Why, in an advanced democracy with equal pay, a recent woman Prime Minister, free access to contraception and – for all practical purposes – abortion, and a transformation in attitudes to rape and sexual offences generally, did the idea persist for so long that a woman surrenders control over her body when she marries?
The arguments against such a law were not based on religion as they are in Pakistan. Nor did they necessarily arise from misogynist attitudes. The argument was simply that marital rape is difficult, if not impossible, to prove. Unless the couple is separated, and unless there are obvious signs of violence, this is undeniably true, and remains true whatever laws we pass. Marital rape is now a criminal offence, but I have not heard of a single conviction for it, and I imagine that its illegality has made no difference at all to its frequency. So should the law have been passed, even if not a single case is successfully prosecuted? My answer will have to be “Yes, but …” There is no doubt in my mind that this law is right, but at the same time no confidence that it can work.

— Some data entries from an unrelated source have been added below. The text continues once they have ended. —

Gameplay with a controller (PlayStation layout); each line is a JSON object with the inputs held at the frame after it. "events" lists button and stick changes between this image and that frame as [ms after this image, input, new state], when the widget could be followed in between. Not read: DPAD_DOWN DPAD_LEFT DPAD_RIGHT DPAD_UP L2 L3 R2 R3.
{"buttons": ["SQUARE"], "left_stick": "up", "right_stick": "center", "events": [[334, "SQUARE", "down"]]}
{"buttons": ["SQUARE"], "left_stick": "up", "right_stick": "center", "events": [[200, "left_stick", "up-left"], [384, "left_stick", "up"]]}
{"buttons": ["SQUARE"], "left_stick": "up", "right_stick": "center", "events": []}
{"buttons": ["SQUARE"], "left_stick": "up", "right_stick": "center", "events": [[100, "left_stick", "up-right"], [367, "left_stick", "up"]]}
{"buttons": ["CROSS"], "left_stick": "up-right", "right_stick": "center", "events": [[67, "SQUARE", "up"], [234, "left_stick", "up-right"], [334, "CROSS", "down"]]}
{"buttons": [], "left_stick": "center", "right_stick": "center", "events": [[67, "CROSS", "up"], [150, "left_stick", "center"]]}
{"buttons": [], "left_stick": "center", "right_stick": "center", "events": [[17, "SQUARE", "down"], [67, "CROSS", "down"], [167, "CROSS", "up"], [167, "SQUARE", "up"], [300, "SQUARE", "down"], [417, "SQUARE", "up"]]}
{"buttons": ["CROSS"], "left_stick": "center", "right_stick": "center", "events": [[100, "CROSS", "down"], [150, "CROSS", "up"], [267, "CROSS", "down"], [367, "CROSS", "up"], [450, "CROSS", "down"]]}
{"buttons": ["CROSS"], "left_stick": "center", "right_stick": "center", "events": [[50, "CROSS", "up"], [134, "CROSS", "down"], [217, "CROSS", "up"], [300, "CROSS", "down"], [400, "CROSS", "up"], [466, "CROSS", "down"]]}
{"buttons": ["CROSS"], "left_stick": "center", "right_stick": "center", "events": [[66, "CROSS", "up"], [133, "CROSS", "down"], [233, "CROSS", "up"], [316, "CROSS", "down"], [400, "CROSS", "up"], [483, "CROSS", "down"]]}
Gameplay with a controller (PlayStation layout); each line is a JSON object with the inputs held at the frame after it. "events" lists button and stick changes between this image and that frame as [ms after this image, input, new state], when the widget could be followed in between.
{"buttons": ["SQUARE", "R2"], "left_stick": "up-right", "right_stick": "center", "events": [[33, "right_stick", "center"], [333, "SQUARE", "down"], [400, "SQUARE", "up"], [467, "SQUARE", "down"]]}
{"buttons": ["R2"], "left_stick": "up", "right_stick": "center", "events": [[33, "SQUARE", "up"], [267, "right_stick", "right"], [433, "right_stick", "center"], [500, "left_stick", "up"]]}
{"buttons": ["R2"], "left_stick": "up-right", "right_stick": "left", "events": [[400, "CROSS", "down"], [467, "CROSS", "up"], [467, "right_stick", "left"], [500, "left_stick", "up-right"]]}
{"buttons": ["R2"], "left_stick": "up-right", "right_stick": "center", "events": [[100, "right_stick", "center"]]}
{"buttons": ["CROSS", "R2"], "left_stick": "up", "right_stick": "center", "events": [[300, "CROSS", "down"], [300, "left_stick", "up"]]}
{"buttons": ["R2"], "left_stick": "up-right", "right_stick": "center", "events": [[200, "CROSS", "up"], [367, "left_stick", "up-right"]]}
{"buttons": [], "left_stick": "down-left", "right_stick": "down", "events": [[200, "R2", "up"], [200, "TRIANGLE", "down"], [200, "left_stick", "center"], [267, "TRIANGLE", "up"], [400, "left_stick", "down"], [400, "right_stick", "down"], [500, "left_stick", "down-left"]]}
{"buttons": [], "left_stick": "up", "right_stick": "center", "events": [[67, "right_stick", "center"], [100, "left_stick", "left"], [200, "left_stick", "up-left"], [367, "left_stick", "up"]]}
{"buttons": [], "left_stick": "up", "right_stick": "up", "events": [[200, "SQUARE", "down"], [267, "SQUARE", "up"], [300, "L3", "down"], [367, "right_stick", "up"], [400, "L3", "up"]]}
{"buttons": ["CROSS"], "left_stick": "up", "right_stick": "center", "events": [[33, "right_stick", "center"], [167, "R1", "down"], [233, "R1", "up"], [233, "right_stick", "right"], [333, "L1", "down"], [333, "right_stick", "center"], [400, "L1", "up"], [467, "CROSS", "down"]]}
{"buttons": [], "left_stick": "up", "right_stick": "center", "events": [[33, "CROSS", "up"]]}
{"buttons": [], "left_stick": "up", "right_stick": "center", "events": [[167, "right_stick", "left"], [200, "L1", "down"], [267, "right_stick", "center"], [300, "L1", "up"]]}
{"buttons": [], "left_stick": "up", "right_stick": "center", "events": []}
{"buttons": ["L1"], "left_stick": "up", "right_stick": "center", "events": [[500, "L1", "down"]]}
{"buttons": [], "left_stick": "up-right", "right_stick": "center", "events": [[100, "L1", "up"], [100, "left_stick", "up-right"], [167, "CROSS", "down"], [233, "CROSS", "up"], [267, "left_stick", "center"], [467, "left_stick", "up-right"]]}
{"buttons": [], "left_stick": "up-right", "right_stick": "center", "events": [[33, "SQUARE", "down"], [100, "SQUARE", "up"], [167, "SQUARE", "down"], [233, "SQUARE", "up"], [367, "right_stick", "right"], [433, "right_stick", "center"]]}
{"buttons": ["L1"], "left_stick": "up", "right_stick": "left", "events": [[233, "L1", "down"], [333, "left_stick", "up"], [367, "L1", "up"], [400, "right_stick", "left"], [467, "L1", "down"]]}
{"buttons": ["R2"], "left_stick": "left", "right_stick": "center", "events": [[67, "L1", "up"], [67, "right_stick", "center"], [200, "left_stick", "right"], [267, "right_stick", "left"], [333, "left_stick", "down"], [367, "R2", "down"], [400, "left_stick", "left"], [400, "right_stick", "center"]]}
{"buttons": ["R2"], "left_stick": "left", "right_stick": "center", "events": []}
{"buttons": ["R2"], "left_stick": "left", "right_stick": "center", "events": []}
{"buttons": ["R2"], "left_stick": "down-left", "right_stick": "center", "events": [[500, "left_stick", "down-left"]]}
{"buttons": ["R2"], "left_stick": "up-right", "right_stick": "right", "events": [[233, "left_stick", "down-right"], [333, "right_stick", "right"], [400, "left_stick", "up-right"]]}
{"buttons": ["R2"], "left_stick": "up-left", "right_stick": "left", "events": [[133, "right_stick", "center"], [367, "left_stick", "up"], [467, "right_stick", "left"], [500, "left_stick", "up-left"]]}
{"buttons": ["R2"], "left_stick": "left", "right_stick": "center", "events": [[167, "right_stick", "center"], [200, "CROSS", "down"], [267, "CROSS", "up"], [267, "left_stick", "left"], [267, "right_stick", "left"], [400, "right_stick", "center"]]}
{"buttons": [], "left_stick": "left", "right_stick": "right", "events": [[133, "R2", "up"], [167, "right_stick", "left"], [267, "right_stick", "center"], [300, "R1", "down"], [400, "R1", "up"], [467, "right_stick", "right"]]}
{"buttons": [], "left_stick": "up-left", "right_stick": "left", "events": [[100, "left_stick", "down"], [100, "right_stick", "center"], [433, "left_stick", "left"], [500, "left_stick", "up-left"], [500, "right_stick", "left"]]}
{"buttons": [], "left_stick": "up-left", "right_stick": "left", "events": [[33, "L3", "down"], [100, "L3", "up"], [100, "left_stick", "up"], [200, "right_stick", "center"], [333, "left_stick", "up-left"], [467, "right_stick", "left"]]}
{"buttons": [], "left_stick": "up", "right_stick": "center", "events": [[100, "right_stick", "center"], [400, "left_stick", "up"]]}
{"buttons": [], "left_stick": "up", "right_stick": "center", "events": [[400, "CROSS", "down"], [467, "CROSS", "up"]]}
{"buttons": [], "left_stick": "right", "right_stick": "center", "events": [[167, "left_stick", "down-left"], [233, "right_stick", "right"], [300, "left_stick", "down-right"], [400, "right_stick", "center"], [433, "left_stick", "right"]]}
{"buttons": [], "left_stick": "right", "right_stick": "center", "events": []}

All rape, other than stranger rape in a dark alley, is difficult to prove, with only around 5% of reported cases in the UK resulting in a conviction. In 2005, The Times (London) published a report drawing on a Home Office Study, which found that “rape attacks are increasing in England and Wales, but the number of cases that end in a successful prosecution has reached an all time low… Only 14 per cent of cases reached the trial stage, with the highest proportion of cases dropping out of the criminal justice system at an early stage.”
It is quite possible that the number of rapes taking place has indeed risen. Another explanation, not inconsistent with this, is that the criminal justice system is a victim of its own success. The police and the Crown Prosecution Service have adopted rigorous and sensitive procedures in sexual offences, including the creation of “Sexual Assault Referral Centres” for the interviewing of complainants in police stations by specially trained, and usually female, officers. As The Times reports, reforms such as these have “succeeded in encouraging more and more women to come forward to report rape but still too many cases never get into court.” Complainants may now be more prepared to define and report as rape incidents which in the past they might have regarded – or feared others would consider – as simply “a nasty experience”. The additional cases being reported, and brought to trial, may not be as strong as those which in less enlightened times made it to court.
The Home Office study found a “new trend” in rape: “ a pattern of drinking behaviour where a group go to a bar and offer to buy drinks or get chatting with girls or women and assume that some kind of sexual activity can be taken for granted. Alcohol is the lubricant in the process.”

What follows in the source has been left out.